- **Your instructions**:
Say how many lines in the records hold the word "tail", and give nothing but that number.

Bounding box coordinate data:
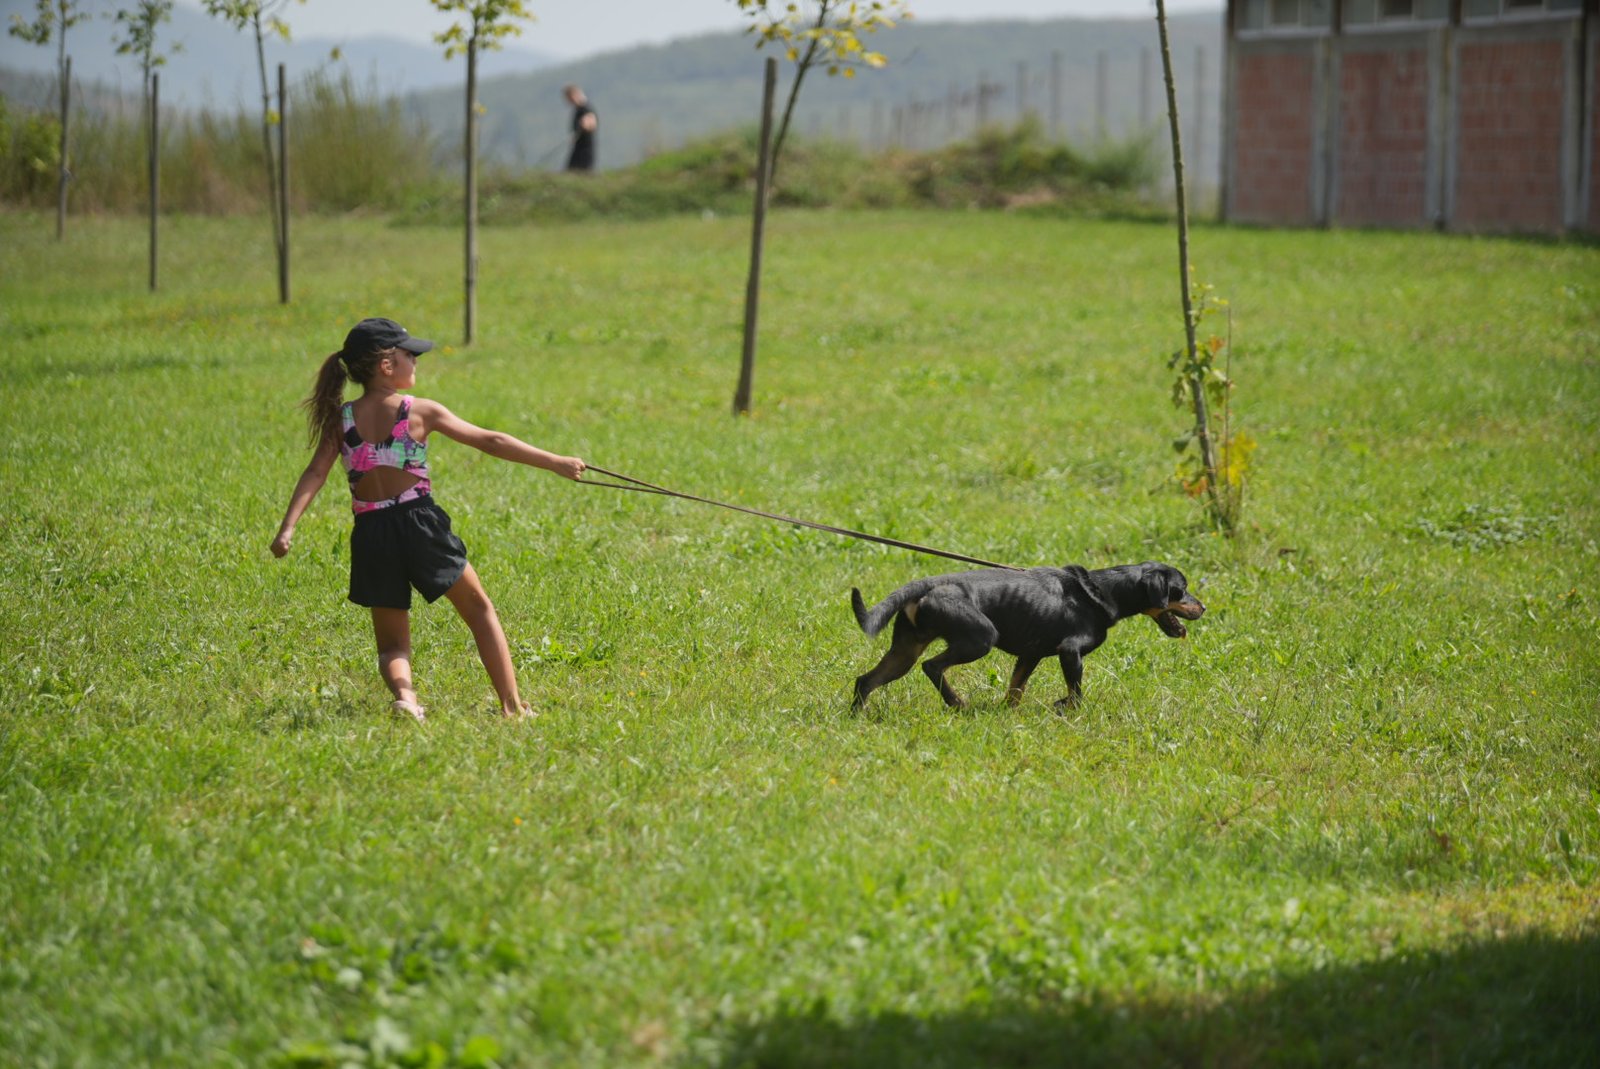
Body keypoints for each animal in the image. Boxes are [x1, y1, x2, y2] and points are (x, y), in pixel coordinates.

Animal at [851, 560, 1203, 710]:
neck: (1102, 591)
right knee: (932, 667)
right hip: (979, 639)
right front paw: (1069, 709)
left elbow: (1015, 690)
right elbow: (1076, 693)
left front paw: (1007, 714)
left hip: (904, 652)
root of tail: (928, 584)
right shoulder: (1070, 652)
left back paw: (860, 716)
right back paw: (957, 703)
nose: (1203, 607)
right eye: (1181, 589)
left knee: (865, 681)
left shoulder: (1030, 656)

* * *

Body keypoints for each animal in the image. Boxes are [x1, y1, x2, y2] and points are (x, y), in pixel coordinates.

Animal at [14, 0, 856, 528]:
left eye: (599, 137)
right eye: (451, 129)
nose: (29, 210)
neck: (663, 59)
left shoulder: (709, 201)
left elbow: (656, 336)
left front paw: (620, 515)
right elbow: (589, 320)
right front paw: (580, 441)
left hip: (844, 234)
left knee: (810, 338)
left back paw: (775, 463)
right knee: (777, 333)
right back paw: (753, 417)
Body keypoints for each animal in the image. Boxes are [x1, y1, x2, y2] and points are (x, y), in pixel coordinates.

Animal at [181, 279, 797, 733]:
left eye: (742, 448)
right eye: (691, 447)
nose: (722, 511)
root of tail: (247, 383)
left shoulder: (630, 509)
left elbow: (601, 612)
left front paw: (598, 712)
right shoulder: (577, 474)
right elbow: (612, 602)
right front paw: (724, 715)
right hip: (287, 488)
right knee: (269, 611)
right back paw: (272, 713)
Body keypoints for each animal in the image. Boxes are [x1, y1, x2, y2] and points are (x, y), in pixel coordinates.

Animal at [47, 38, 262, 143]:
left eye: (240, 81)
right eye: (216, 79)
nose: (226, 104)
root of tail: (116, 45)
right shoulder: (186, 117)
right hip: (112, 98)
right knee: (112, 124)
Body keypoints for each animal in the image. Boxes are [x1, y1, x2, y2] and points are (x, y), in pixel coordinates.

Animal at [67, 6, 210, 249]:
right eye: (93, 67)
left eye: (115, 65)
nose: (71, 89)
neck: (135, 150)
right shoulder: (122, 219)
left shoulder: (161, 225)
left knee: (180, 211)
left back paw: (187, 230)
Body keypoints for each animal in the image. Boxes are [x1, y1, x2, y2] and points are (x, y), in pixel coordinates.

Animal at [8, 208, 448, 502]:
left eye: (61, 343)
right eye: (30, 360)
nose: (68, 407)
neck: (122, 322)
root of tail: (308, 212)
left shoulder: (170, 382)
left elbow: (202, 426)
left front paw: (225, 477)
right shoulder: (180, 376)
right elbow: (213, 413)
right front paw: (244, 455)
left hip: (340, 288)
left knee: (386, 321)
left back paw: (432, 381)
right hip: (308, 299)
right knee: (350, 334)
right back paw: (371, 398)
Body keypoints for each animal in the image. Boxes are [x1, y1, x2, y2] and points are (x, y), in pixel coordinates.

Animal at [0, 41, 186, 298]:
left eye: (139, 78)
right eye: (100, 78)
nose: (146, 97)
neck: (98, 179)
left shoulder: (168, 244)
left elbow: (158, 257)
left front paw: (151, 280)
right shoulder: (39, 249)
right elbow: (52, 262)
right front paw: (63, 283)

---

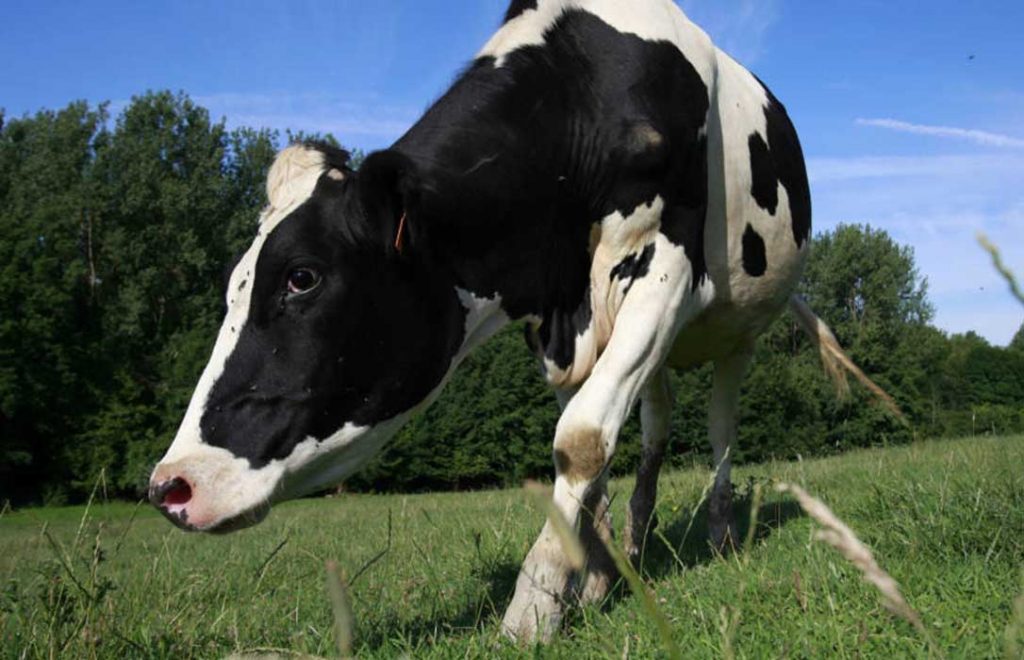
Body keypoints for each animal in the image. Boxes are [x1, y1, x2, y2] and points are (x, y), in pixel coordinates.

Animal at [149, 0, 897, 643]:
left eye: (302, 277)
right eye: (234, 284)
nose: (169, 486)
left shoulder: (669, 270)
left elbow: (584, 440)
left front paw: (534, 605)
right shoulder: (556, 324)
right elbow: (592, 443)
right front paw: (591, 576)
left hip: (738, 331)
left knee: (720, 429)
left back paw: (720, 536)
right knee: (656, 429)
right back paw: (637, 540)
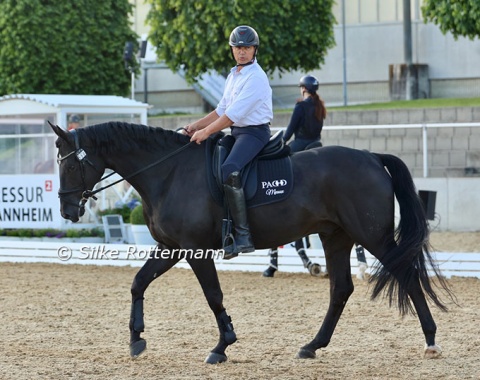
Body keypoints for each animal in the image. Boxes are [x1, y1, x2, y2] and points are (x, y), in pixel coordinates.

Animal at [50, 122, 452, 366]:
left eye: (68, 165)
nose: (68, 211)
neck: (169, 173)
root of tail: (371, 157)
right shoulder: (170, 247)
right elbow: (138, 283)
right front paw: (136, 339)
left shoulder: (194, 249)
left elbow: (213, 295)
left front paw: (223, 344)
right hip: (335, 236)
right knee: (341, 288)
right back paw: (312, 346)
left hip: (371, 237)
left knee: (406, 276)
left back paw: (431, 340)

- **Written response**:
5